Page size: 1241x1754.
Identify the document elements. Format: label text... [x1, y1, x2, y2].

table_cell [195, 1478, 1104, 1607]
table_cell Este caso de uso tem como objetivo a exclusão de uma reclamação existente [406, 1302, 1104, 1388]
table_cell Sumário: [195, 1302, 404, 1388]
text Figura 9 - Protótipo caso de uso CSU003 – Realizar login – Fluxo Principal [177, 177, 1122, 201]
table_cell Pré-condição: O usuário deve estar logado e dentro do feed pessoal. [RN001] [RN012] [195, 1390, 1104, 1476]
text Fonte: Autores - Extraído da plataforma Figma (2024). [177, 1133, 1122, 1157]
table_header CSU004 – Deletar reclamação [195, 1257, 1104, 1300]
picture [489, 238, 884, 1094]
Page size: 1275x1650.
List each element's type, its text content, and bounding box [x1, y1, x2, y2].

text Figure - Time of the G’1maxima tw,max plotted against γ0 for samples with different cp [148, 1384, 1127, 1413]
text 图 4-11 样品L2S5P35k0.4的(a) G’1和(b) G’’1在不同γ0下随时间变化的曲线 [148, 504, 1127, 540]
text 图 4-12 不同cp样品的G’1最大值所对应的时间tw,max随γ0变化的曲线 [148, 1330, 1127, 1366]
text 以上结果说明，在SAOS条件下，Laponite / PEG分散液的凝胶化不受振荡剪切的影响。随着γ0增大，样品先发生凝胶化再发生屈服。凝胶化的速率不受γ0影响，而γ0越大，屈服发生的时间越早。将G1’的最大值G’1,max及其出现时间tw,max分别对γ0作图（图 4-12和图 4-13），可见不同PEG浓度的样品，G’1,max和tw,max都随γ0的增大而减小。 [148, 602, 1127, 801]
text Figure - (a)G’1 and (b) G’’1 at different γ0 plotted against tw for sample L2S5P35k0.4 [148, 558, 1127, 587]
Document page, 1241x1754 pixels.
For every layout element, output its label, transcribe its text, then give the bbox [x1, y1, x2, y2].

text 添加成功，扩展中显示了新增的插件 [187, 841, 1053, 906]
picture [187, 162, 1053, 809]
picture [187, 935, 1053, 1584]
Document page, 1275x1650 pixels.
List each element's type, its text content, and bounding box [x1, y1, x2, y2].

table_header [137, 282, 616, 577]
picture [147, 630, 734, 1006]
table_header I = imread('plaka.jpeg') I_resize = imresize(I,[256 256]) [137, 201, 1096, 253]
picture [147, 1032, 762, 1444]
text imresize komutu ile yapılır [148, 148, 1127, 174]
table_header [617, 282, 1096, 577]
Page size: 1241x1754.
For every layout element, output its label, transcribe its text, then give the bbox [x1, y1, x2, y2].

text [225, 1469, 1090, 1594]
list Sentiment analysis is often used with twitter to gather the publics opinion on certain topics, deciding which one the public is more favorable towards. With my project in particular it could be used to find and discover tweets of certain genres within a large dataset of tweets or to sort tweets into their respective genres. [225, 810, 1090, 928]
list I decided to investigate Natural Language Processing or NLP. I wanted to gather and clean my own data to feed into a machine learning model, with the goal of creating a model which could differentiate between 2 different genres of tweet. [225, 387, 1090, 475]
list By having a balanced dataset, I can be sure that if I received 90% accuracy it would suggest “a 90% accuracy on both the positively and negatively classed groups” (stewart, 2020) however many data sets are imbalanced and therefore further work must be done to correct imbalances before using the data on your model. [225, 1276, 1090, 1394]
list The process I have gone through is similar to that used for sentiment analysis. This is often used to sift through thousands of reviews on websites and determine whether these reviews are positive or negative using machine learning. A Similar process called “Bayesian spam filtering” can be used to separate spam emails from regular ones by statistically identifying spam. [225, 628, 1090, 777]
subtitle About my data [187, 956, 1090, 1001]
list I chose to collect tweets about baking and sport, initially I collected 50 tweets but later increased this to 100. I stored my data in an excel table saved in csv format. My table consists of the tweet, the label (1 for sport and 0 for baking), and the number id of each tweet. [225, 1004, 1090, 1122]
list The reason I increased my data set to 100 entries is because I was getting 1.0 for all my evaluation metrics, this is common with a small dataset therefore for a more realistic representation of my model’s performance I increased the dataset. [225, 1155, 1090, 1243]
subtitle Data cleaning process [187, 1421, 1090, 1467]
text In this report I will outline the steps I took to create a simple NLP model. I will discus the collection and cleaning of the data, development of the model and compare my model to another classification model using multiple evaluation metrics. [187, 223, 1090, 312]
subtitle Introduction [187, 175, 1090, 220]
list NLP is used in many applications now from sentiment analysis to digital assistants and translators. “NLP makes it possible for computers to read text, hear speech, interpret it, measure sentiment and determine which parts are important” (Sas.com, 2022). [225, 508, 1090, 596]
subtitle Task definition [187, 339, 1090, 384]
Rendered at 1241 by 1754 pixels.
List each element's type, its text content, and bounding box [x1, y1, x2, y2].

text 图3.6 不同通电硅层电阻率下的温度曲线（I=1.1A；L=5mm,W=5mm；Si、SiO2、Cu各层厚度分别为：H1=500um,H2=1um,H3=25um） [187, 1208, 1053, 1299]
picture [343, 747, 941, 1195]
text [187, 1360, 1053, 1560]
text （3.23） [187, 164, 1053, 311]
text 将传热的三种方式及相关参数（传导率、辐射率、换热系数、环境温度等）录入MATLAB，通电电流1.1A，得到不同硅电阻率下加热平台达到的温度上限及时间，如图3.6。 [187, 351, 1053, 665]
§ §
» **Problem to work on**
Type out again, exactly as written, the lines from the beginning of the material through the one containing "Identify the document".

» **Reply to the exercise**
Page size: 1241x1754.
Identify the document elements. Format: label text... [x1, y1, x2, y2].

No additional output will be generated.